EXERCISE: Every line with the string "belastet" must be copied from the entries below.

(Extracted page text data)
####
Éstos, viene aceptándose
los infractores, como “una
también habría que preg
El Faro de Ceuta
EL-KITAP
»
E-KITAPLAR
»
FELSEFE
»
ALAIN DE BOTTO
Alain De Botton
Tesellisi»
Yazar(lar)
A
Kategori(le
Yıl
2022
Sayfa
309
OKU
####
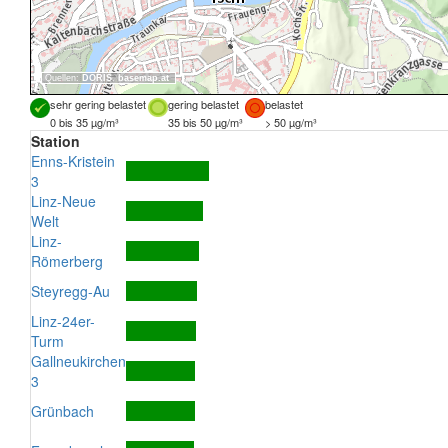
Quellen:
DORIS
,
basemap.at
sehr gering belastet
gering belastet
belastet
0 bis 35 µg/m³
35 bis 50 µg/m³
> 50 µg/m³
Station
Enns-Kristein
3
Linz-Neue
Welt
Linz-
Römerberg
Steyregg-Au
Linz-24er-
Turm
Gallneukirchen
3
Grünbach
####
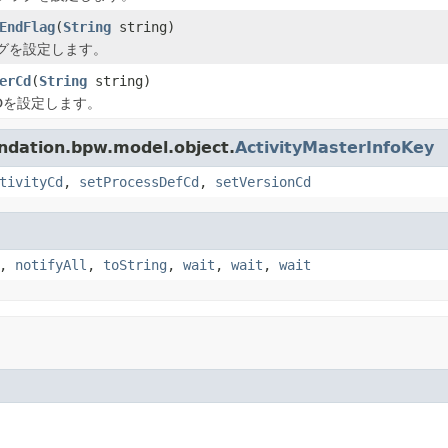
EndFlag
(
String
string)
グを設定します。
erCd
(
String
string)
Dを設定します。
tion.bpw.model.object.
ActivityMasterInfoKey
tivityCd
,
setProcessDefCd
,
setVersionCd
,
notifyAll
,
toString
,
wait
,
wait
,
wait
####
EXERCISE RESULT:
sehr gering belastet
gering belastet
belastet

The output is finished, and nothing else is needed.